Bringing benefit to communities from Naknek to Petersburg, the board authorized more than $6 million in grants to Alaska nonprofits, tribal organizations and local governments and $4.6 million to support investments in arts and other initiatives.

The entire list of just-approved grants and programs is available here.

A $450,000 grant to the Mat-Su Borough will support a new library and upgraded community center in Willow. The Sun’aq Tribe of Kodiak is getting help with expanding its primary tribal enterprise, the WildSource seafood processing facility, with a $375,000 award. Anchorage Community Land Trust is receiving $350,000 over four years to support a program that benefits entrepreneurs (Set Up Shop), and Cook Inlet Lending Center Inc. is receiving nearly $1 million between a grant and loan to provide capital for small business lending including Set Up Shop entrepreneurs.

A worker processes sea cucumbers in 2019 at the WildSource seafood processing facility owned and operated by the Sun’aq Tribe of Kodiak. The Foundation awarded a $375,000 grant in 2019 to help the tribe rebuild and expand the facility.

“These projects have real impact on individual lives and on communities,” said Rasmuson Foundation President and CEO Diane Kaplan. “The Church of Love in Spenard, for instance, is a place where a community becomes stronger through art and creativity, and we are supporting a major remodel of that building, owned by Cook Inlet Housing Authority.
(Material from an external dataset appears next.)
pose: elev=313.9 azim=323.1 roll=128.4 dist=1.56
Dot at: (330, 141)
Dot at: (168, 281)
Concerts, art shows and art camps all happen there. Artists and small business people rent space there. One tenant is a chocolate maker who graduated from Set Up Shop.”

The board agreed to continue three established programs and begin a new initiative. The Individual Artist Awards, one of the Foundation’s marquee programs, was approved for another three years as was Strengthening Organizations, in which nonprofits can receive small grants for strategic planning, leadership development and skill building. A partnership with the Alaska Humanities Forum for the Magnetic North film series of documentaries about influential Alaskans will continue on with six more films.
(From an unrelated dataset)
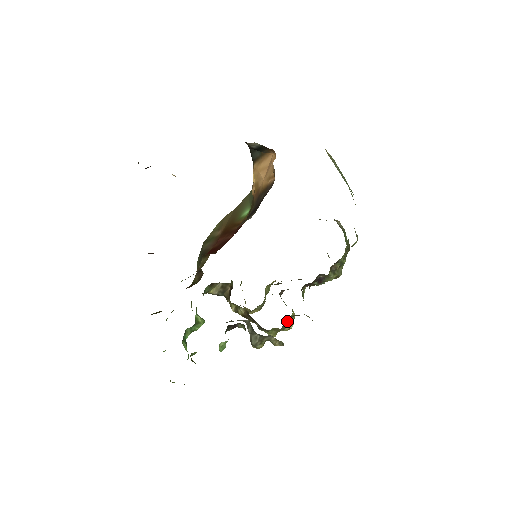
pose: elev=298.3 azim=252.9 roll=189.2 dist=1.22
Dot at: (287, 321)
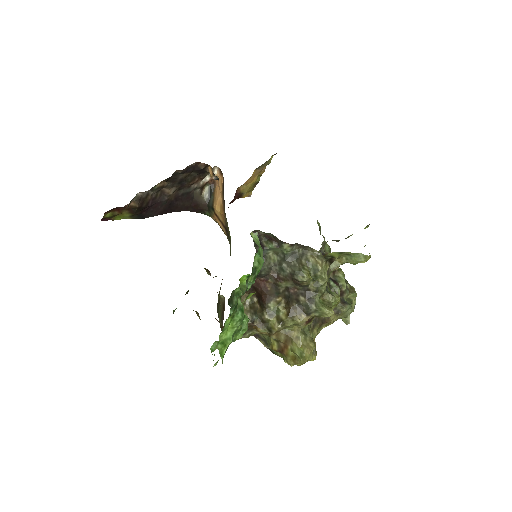
Dot at: occluded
Master carver Nathan Jackson was one of six Alaskans featured in the initial “Magnetic North: The Alaskan Character” series supported by Rasmuson Foundation in partnership with the Alaska Humanities Forum. Jackson received a Foundation Distinguished Artist award in 2009. (Photo by Kyle Seago)

The new initiative is a two-year camp pilot. The goal is to help more youth attend camp through scholarships and to improve the quality of the experience.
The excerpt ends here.